→ The data
........
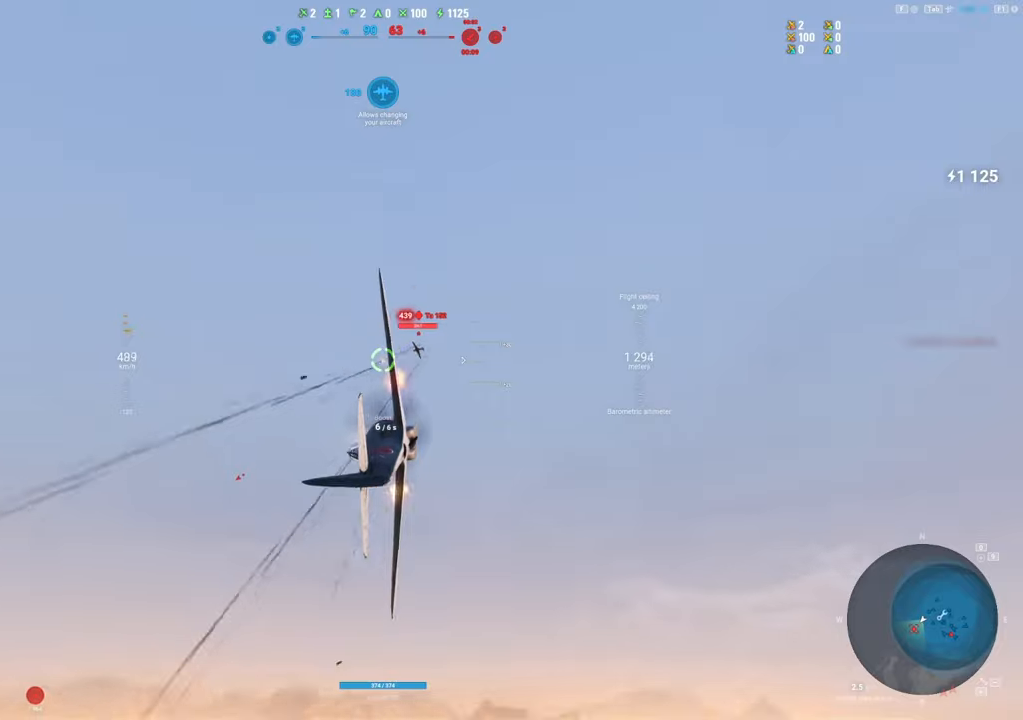
{"keys": [], "mouse": [], "mouse_move": "still", "events": [[33, "a", "down"], [200, "a", "up"], [300, "mouse_left", "up"]]}
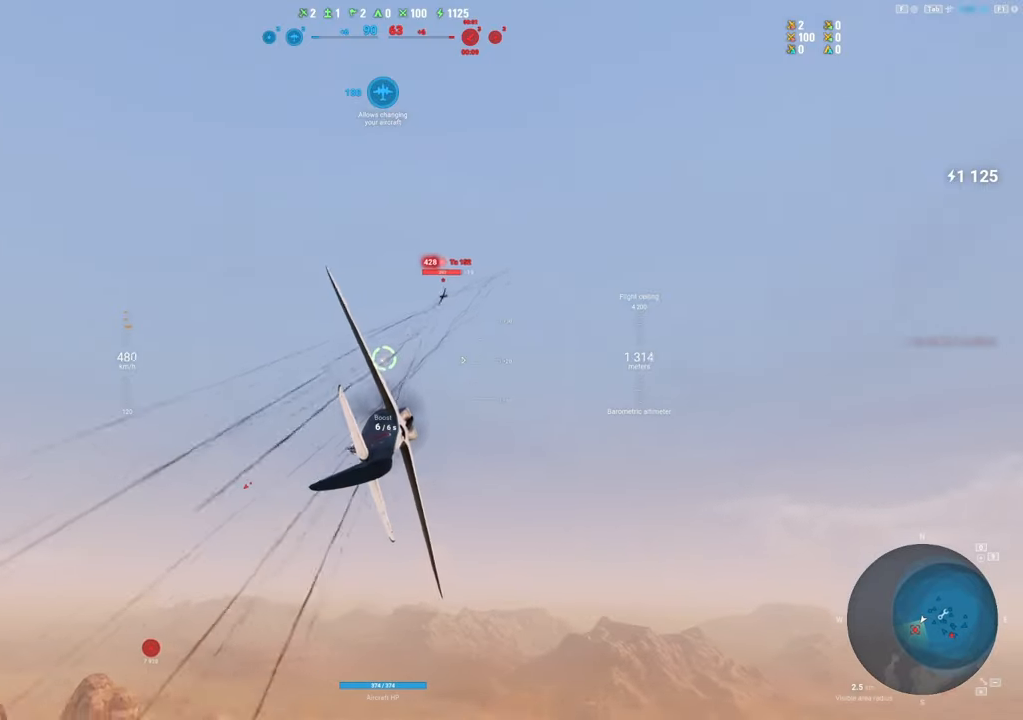
{"keys": [], "mouse": [], "mouse_move": "up-right", "events": []}
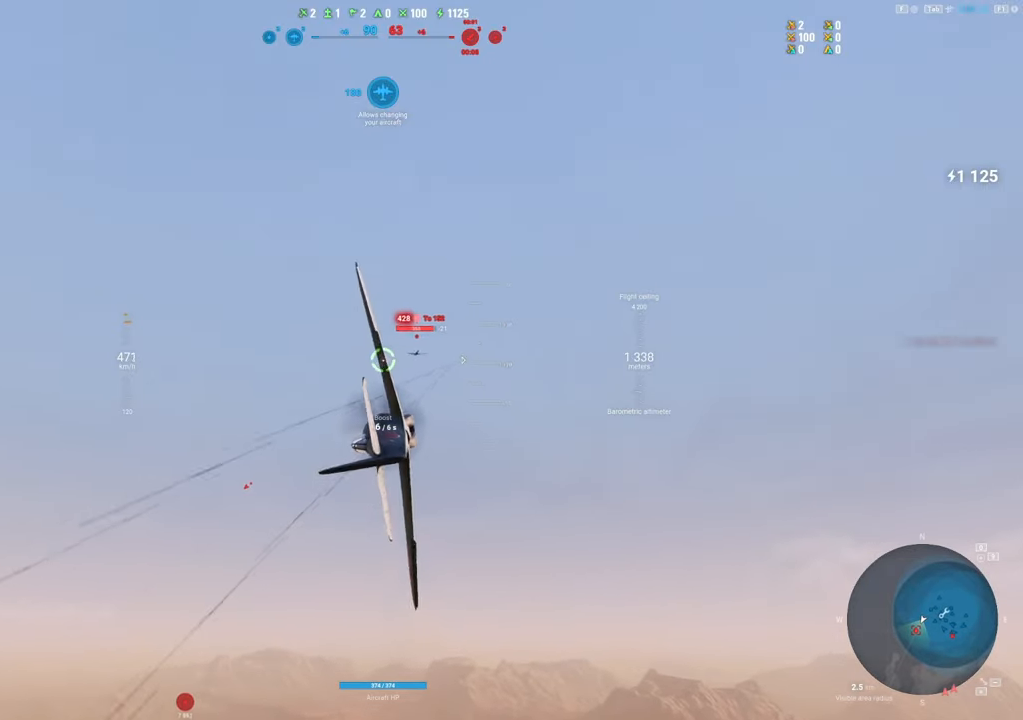
{"keys": ["a"], "mouse": ["left"], "mouse_move": "down", "events": [[200, "mouse_left", "down"], [433, "a", "down"]]}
........
→ The task
Skipping the images, write out the whole listing exactly.

→ Reply
{"keys": [], "mouse": [], "mouse_move": "still", "events": [[33, "a", "down"], [200, "a", "up"], [300, "mouse_left", "up"]]}
{"keys": [], "mouse": [], "mouse_move": "up-right", "events": []}
{"keys": ["a"], "mouse": ["left"], "mouse_move": "down", "events": [[200, "mouse_left", "down"], [433, "a", "down"]]}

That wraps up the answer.